WORK REQUIRED >>
Copy out the lines of the items below word for word, from the first line through the line containing "u nás můžete", with that line included.

(Saved data)
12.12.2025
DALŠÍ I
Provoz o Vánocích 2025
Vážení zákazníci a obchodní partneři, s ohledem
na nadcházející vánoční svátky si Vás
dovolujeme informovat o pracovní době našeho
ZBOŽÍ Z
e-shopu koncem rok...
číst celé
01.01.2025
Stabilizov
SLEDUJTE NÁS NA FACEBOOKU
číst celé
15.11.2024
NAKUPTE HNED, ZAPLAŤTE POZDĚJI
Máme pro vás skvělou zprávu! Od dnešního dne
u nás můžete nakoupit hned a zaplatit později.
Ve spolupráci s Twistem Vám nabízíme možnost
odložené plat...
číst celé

EXPECTED ANSWER >>
12.12.2025
DALŠÍ I
Provoz o Vánocích 2025
Vážení zákazníci a obchodní partneři, s ohledem
na nadcházející vánoční svátky si Vás
dovolujeme informovat o pracovní době našeho
ZBOŽÍ Z
e-shopu koncem rok...
číst celé
01.01.2025
Stabilizov
SLEDUJTE NÁS NA FACEBOOKU
číst celé
15.11.2024
NAKUPTE HNED, ZAPLAŤTE POZDĚJI
Máme pro vás skvělou zprávu! Od dnešního dne
u nás můžete nakoupit hned a zaplatit později.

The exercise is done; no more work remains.